Data has also revealed 15,792 properties are up for sale in Kent, which is a decrease of 20% since January 2007.
Managing director at the Medway-based Dockside Property Services, Spencer Fortag, said: "I think there's a number of factors at play here and while it's true stamp duty might be contributing to a slight stagnation in the market it isn't the whole story.
"It penalises people who are trying to buy property, especially first time buyers.
"Something else to think about is we've had this additional 3% stamp duty cost for people who want to buy an additional property to rent out.
"Millennials are being penalised in the rental and sales market.
"It's a free market so the average house prices are dictated by demand. If we look at the average house prices and earnings ratio in Medway it hasn't gone up massively."
Offering a solution to the problem, he suggested the government needs to allow more house building.
"I think what the government have to get to grips with is understanding we're not building enough affordable housing and some millennials are actually happy to rent," he added.
The report also reveals it takes an average of 118 days to sell a property in Kent - an increase of 44% in 10 years.
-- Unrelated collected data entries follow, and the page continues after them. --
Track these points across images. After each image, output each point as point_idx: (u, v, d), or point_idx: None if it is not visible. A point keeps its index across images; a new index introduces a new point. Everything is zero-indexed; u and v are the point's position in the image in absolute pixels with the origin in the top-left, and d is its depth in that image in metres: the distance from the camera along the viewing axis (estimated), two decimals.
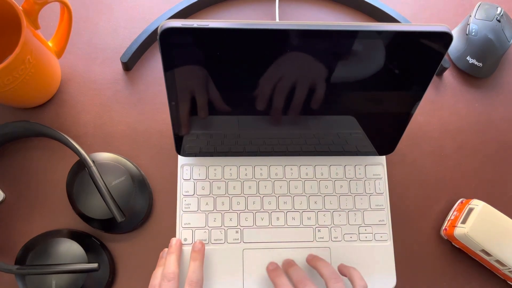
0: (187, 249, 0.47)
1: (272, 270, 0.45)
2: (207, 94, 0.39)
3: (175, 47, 0.34)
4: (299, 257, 0.47)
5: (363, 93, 0.40)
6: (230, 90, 0.39)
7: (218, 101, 0.40)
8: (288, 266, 0.45)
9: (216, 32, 0.33)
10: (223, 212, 0.48)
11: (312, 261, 0.46)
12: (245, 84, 0.38)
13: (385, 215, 0.50)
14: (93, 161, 0.45)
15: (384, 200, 0.50)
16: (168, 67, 0.36)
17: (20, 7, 0.42)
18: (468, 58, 0.57)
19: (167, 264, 0.43)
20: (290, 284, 0.42)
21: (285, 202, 0.49)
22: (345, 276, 0.44)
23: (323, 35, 0.34)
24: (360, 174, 0.51)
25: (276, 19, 0.57)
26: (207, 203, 0.48)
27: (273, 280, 0.43)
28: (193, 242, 0.47)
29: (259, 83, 0.38)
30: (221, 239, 0.48)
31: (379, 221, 0.50)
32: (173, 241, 0.46)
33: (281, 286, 0.42)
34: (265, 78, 0.37)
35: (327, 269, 0.43)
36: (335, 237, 0.49)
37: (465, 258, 0.51)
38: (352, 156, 0.51)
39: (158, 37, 0.33)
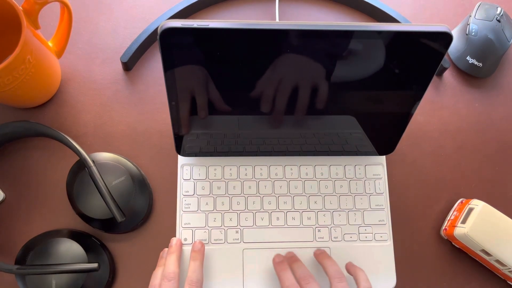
0: (187, 249, 0.47)
1: (278, 263, 0.45)
2: (207, 94, 0.39)
3: (175, 47, 0.34)
4: (299, 256, 0.47)
5: (363, 93, 0.40)
6: (230, 90, 0.39)
7: (218, 101, 0.40)
8: (291, 261, 0.45)
9: (216, 32, 0.33)
10: (223, 212, 0.48)
11: (319, 257, 0.46)
12: (245, 84, 0.38)
13: (385, 215, 0.50)
14: (93, 161, 0.45)
15: (384, 200, 0.50)
16: (168, 67, 0.36)
17: (20, 7, 0.42)
18: (468, 58, 0.57)
19: (167, 264, 0.43)
20: (294, 280, 0.42)
21: (285, 202, 0.49)
22: (351, 275, 0.45)
23: (323, 35, 0.34)
24: (360, 174, 0.51)
25: (276, 19, 0.57)
26: (207, 203, 0.48)
27: (278, 273, 0.44)
28: (193, 242, 0.47)
29: (259, 83, 0.38)
30: (221, 239, 0.48)
31: (379, 221, 0.50)
32: (173, 241, 0.46)
33: (286, 281, 0.42)
34: (265, 78, 0.37)
35: (333, 268, 0.43)
36: (335, 237, 0.49)
37: (465, 258, 0.51)
38: (352, 156, 0.51)
39: (158, 37, 0.33)
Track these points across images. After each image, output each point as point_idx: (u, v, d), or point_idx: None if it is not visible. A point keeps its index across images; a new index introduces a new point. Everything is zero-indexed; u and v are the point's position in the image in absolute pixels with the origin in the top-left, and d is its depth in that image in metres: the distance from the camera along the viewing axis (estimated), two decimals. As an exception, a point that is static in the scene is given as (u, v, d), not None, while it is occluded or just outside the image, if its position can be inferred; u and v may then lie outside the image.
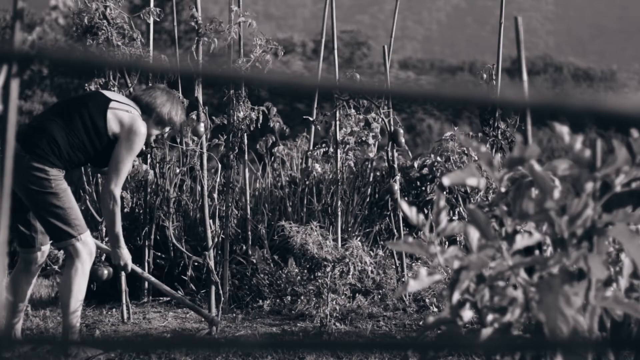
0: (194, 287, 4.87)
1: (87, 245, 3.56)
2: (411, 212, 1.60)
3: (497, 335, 1.46)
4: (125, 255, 3.77)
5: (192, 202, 5.26)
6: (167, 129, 3.92)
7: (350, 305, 4.48)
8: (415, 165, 5.77)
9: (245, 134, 4.77)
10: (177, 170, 5.11)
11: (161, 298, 4.85)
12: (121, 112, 3.62)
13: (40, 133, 3.50)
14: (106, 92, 3.76)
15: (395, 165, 5.08)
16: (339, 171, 5.15)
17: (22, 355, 2.94)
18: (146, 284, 4.84)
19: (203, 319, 4.20)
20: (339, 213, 5.11)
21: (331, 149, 5.44)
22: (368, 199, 5.55)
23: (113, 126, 3.60)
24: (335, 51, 5.32)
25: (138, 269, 4.01)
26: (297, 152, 6.20)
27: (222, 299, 4.31)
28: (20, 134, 3.51)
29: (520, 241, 1.52)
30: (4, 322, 3.66)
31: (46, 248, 3.73)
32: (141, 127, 3.63)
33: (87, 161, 3.71)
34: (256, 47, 4.38)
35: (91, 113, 3.59)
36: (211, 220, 4.54)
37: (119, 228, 3.68)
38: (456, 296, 1.46)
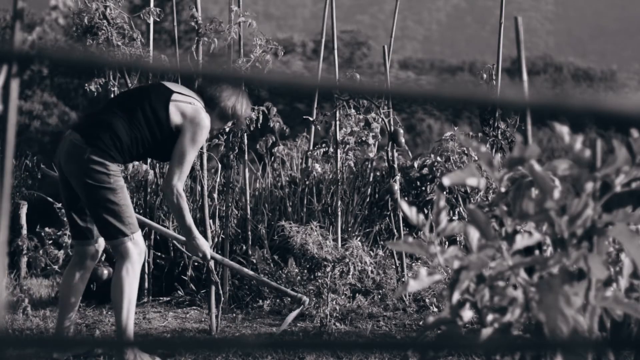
0: (194, 287, 4.87)
1: (138, 245, 3.46)
2: (411, 212, 1.60)
3: (497, 335, 1.46)
4: (202, 245, 3.68)
5: (192, 202, 5.26)
6: (229, 123, 3.85)
7: (350, 305, 4.48)
8: (415, 165, 5.77)
9: (245, 134, 4.77)
10: (177, 170, 5.10)
11: (161, 298, 4.85)
12: (184, 104, 3.54)
13: (103, 126, 3.43)
14: (168, 84, 3.67)
15: (395, 165, 5.08)
16: (339, 171, 5.15)
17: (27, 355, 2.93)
18: (146, 283, 4.84)
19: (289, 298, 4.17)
20: (339, 213, 5.11)
21: (331, 149, 5.44)
22: (368, 199, 5.55)
23: (175, 119, 3.52)
24: (335, 51, 5.32)
25: (218, 256, 3.97)
26: (297, 152, 6.20)
27: (222, 299, 4.31)
28: (82, 125, 3.47)
29: (520, 241, 1.52)
30: (57, 319, 3.64)
31: (102, 241, 3.63)
32: (205, 120, 3.54)
33: (147, 154, 3.65)
34: (256, 47, 4.38)
35: (153, 105, 3.51)
36: (211, 220, 4.54)
37: (189, 220, 3.59)
38: (456, 296, 1.46)
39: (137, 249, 3.46)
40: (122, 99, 3.62)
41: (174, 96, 3.55)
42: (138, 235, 3.47)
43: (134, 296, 3.46)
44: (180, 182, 3.50)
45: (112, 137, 3.41)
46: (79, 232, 3.59)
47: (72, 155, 3.40)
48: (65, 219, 4.78)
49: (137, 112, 3.49)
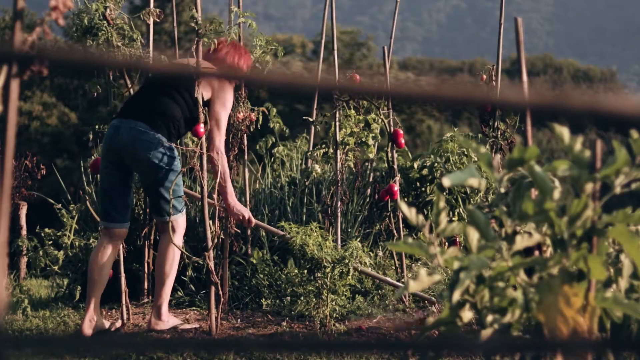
0: (193, 288, 4.87)
1: (184, 219, 4.00)
2: (411, 213, 1.60)
3: (496, 335, 1.46)
4: (243, 207, 4.11)
5: (192, 202, 5.26)
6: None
7: (350, 306, 4.48)
8: (415, 166, 5.77)
9: (245, 135, 4.77)
10: (177, 171, 5.10)
11: (161, 299, 4.85)
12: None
13: (163, 113, 3.83)
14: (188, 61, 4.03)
15: (395, 166, 5.08)
16: (338, 172, 5.15)
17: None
18: (146, 283, 4.84)
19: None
20: (339, 214, 5.11)
21: (331, 150, 5.44)
22: (368, 200, 5.55)
23: (206, 93, 3.89)
24: (335, 52, 5.32)
25: (261, 223, 4.44)
26: (297, 153, 6.20)
27: (222, 299, 4.31)
28: (141, 113, 3.82)
29: (520, 242, 1.52)
30: (91, 296, 3.88)
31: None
32: (229, 85, 3.96)
33: (186, 131, 4.05)
34: (256, 48, 4.38)
35: (186, 86, 3.86)
36: (211, 221, 4.53)
37: (230, 183, 4.06)
38: (456, 297, 1.46)
39: (184, 222, 4.01)
40: (159, 84, 3.96)
41: None
42: (184, 210, 4.00)
43: (176, 262, 4.01)
44: (221, 144, 3.95)
45: (172, 121, 3.84)
46: (123, 216, 3.92)
47: (139, 142, 3.77)
48: (62, 218, 4.79)
49: (177, 96, 3.88)
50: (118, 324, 4.09)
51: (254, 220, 4.17)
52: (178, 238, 3.94)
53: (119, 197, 3.89)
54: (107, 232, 3.90)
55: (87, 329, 3.84)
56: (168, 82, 3.93)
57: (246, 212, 4.10)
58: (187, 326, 4.11)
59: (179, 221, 3.93)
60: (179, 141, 4.96)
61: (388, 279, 4.67)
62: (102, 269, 3.88)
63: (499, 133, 5.41)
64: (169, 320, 4.02)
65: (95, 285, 3.87)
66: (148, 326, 4.03)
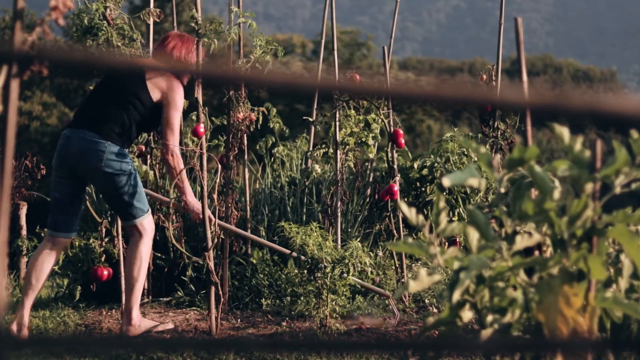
0: (193, 288, 4.87)
1: (150, 218, 3.91)
2: (411, 213, 1.60)
3: (496, 335, 1.46)
4: (198, 203, 4.03)
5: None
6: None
7: (350, 306, 4.48)
8: (415, 166, 5.77)
9: (245, 135, 4.77)
10: (177, 171, 5.10)
11: (161, 298, 4.86)
12: (156, 78, 3.86)
13: (110, 119, 3.79)
14: None
15: (395, 166, 5.08)
16: (338, 172, 5.15)
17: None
18: (146, 284, 4.84)
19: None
20: (339, 214, 5.11)
21: (331, 150, 5.44)
22: (368, 200, 5.55)
23: (155, 95, 3.84)
24: (335, 52, 5.32)
25: (223, 223, 4.39)
26: (297, 153, 6.20)
27: (222, 299, 4.31)
28: (88, 122, 3.78)
29: (520, 242, 1.52)
30: (18, 310, 3.84)
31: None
32: (178, 84, 3.90)
33: (139, 132, 4.01)
34: (256, 48, 4.38)
35: (132, 90, 3.82)
36: (211, 221, 4.53)
37: (186, 179, 4.03)
38: (456, 297, 1.46)
39: (151, 223, 3.92)
40: (105, 91, 3.89)
41: (147, 74, 3.86)
42: (149, 210, 3.92)
43: (145, 266, 3.90)
44: (176, 147, 3.89)
45: (121, 127, 3.79)
46: (68, 226, 3.89)
47: (89, 151, 3.73)
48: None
49: (123, 100, 3.82)
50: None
51: (213, 219, 4.09)
52: (147, 240, 3.89)
53: (70, 207, 3.86)
54: (51, 239, 3.88)
55: (14, 331, 3.80)
56: (115, 87, 3.86)
57: (198, 206, 4.05)
58: (161, 327, 4.04)
59: (144, 223, 3.86)
60: (179, 141, 4.96)
61: (376, 288, 4.64)
62: (40, 275, 3.83)
63: (499, 133, 5.42)
64: (140, 324, 3.95)
65: (32, 289, 3.83)
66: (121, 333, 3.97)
Talking about the number of days people have to wait before their house is sold, Mr Fortag said: "We've had cases where some of our houses have sold very quickly, so I can only imagine the report talks about the time it takes for the sales process to go through.
"If that's the case the property market does need to be looked at."
Across the UK the study has found 25 to 34 year olds own the least while people aged 55 and over now have 63% of UK residential properties, up from 56% in 2006.
On average each person in the UK over 55 has a property wealth of £161,000 where as the value falls to £3,000 for those aged between 25 and 34-years-old.